In all such examinations, we have assumed the legal capacity of all natural persons, the genuineness of all signatures, the authenticity of original and certified documents and the conformity to original or certified documents of all copies submitted to us as conformed or reproduction copies.

Based upon the foregoing and subject to the limitations, qualifications and assumptions set forth herein, we are of the opinion that:

 

1. Each of the Companies is a company duly incorporated under the BVI Business Companies Act, 2004, validly exists as a BVI Business Company and is in good standing under the laws of the British Virgin Islands.

 

2. Each of the Companies has duly authorised and executed the Second Indenture and has the necessary corporate power to guarantee the Exchange Notes pursuant to the terms of the Indenture and the Second Indenture.
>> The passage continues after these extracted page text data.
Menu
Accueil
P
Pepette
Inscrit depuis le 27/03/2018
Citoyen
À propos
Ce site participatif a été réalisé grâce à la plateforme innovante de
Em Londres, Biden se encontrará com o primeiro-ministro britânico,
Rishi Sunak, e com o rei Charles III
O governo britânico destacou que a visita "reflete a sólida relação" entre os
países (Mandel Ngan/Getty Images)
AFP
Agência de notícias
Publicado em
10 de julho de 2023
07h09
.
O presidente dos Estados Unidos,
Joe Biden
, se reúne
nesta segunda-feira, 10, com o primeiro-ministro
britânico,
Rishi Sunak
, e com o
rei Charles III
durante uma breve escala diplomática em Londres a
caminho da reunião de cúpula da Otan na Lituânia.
The opinions expressed herein with respect to the existence and/or good standing of the Companies are based solely on certificates of public officials as to factual matters and legal conclusions set forth therein.

The opinions set forth above are subject to (i) applicable bankruptcy, insolvency, moratorium, reorganisation, fraudulent conveyance and other similar laws now or hereafter in effect relating to or affecting creditors’ rights and remedies generally, and (ii) general principles of equity including, without limitation, standards of materiality, good faith, fair dealing and reasonableness, equitable defences and limits as to the availability of equitable remedies, whether such principles are considered in a proceeding at law or in equity.
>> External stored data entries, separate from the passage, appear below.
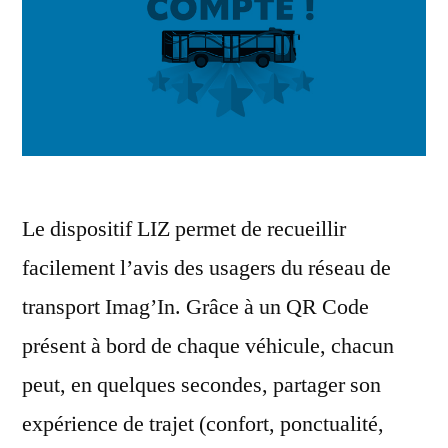
Le dispositif LIZ permet de recueillir
facilement l’avis des usagers du réseau de
transport Imag’In. Grâce à un QR Code
présent à bord de chaque véhicule, chacun
peut, en quelques secondes, partager son
expérience de trajet (confort, ponctualité,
For purposes of the opinions expressed herein, we assume for purposes of this opinion that the each of the other parties to the Indenture (other than the Companies) is duly organised, validly existing and in good standing under the laws of its jurisdiction of organisation; that each such party is duly qualified to engage in the activities contemplated by the Indenture; that the Indenture has been duly authorised, executed and delivered by each such party and constitutes the legally valid, binding and enforceable obligation of each such party enforceable against each such party in accordance with its terms; that the Trustee is in compliance, generally and with respect to acting as a trustee under the Indenture, with all applicable laws and regulations; and that the Trustee has the requisite organisational and legal power and authority to perform its obligations under the Indenture.

The opinions expressed herein are limited to the laws of the British Virgin Islands. The opinions expressed herein are limited to the matters stated herein, and no opinion is implied or may be inferred beyond the matters expressly stated herein. The opinions expressed herein are given as of the date of effectiveness of the Registration Statement, and we undertake no obligation to supplement this letter if any applicable laws change after that date or if we become aware of any facts that might change the opinions expressed herein after that date or for any other reason.

This opinion is made for the benefit of and may be relied upon by the addressees thereof. This opinion also may be relied upon by Latham & Watkins LLP in connection with the issuance of its opinion letter in connection with the Registration Statement, and any


amendments thereto, including any post-effective amendments to be filed by Tomkins, Inc. and Tomkins, LLC with the Securities and Exchange Commission under the Securities Act of 1933, as amended. Moreover, we hereby consent to the filling of this opinion with the U.S Securities Exchange Commission as an exhibit to the Registration Statement and to the reference to this firm under the caption “Legal Matters” in the prospectus which forms a part thereof.